Agos Gazetesi Genel Yayın Yönetmeni Hrant Dink’in katledilmesinin ardından aralarında üst düzey kamu görevlilerinin de olduğu davada cezaları Yargıtay’dan dönen 15 sanığın tekrar yargılandığı davanın üçüncü duruşması dün İstanbul Çağlayan 14’üncü Ağır Ceza Mahkemesi’nde görüldü.
Savcı, esas hakkındaki mütalaasını hazırlamadığını belirterek süre talep etti. Mahkeme heyetinin sadece talepler ve tutukluluk ile ilgili savunma yapılmasını istediği duruşmada tutuklu yargılanan Trabzon İl Jandarma Komutanlığı istihbarat görevlileri, Veysel Şahin ve Okan Şimşek savunma yaptı.
“Cinayetten bir gün sonra almış gibi rapor düzenledik”
Sanıklardan Jandarma İstihbarat görevlisi Veysel Şahin, dönemin Trabzon Jandarma Alay Komutanı Ali Öz’ün talimatı ile cinayetten 6 ay önce aldıkları istihbaratı, cinayetten bir gün sonra almış gibi rapor düzenlediklerini anlattı.
Gazete Duvar’dan Ferhat Yaşar’ın aktardığına göre cinayet bilgisini dönemin Trabzon İl Jandarma İstihbarat Şube Müdürü Metin Yıldız’a anlattıklarını ve ondan talimat beklemeye başladıklarını söyleyen Şahin, ifadesine şu sözlerle devam etti: “Toplantı, dönemin Trabzon Jandarma Alay Komutanı Ali Öz’e de iletildi. İl Jandarma Şube Müdürleri toplantısına biz katılamıyoruz. Cinayetten sonra Coşkun İğci’nin ifadesi ortaya çıkınca Ali Öz bize bu bilgiyi saklamamız talimatını verdi. Cinayetten bir gün sonra gelmiş gibi evrak düzenlendi. Bu emre ben karşı çıkamazdım. Benim amirim Okan Şimşek’tir. Cinayetten 6 ay önce aldığımız ilk istihbaratı cinayetten bir gün sonra almış gibi görev sonuç raporu yaptık. Emir böyleydi.

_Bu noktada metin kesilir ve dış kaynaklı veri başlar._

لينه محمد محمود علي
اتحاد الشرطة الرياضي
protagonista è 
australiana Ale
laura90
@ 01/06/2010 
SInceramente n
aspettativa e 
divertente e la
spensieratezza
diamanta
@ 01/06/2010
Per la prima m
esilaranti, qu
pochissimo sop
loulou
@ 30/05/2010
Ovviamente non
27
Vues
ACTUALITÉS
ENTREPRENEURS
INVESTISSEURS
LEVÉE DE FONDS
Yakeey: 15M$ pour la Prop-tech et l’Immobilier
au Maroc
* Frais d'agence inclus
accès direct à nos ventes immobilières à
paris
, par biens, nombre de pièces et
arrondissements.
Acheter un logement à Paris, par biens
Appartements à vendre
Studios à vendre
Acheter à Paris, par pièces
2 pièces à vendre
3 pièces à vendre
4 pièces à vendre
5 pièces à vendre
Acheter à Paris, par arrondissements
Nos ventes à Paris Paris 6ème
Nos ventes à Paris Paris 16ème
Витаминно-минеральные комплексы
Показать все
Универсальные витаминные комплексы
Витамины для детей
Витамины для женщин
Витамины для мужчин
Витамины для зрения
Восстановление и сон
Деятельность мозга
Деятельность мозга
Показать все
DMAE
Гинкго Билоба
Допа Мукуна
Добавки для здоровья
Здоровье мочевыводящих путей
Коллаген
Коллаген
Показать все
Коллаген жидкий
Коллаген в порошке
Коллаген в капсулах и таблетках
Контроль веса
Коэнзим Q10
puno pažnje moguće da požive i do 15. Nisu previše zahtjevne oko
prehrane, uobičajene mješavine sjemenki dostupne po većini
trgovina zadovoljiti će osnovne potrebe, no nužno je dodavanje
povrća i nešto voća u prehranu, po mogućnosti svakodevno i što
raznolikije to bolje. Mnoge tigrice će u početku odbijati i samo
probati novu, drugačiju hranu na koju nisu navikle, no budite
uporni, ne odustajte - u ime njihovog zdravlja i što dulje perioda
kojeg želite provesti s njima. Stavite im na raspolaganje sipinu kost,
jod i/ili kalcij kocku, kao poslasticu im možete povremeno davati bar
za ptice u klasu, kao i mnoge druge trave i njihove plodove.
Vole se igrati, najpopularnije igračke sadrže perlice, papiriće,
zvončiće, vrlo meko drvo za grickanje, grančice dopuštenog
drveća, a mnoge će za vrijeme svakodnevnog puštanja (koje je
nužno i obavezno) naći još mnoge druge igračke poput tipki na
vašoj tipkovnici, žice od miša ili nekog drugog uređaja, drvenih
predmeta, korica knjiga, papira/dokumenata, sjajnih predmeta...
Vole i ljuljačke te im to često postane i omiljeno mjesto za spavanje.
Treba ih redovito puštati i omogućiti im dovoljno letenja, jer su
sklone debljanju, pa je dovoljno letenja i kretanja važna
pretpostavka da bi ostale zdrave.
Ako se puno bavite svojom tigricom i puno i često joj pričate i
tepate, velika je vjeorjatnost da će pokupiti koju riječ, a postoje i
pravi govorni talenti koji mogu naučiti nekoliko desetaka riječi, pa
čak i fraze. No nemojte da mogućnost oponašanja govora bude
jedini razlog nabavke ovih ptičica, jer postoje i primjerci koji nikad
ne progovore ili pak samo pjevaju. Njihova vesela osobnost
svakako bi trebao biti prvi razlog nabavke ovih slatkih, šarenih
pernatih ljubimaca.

Benim olayla başka bir ilişkim ve suçum yoktur. İstanbul’a gelip keşif yapmadım. Bu cinayeti planlayan ve azmettirenleri tanımıyorum. Biz haberi aldığımız anda amirlerimize bildirdik. Gerisi yetki ve sorumluluğumuzda değil.”
“İstihbarat değerlendirme toplantısında cinayet istihbaratı söylendi”
Veysel Şahin’in ardından savunma yapan Okan Şimşek ise şunları anlattı: “Coşkun İğci’den aldığımız istihbaratı aynı gün Metin Yıldız’a anlattım. Ertesi sabah Hüseyin Yılmaz’a aktardım. Toplantıda söyledim. İstihbarat değerlendirme toplantısında cinayet istihbaratı söylendi ama komutanımız Albay Ali Öz bunu sonra konuşuruz deyip mevzuyu kapattı. Biz de kendi işimize döndük. İstanbul’a gelişimiz ve Bakırköy’deki görüşmelerimiz başka bir olayla ilgilidir. Muharrem Demirkale darbe teşebbüsüne katıldı, ben onunla konuştum diye ben de tutukluyum. Silahlı terör örgütü üyesi değilim. Keşke darbe teşebbüsü öncesinde de buna terör örgütü diyebilseydik. Bu olayın gerçek yüzü ortaya çıkmasın mı isteniyor? İstanbul’da beraber görev yaptığımız bazı şahısların neden ifadesi alınmadı? Karşı tarafta bir hayat bitti bunu kabul ediyoruz. Üzüntümüzü ifade ettik. Ama biz de mağduruz.”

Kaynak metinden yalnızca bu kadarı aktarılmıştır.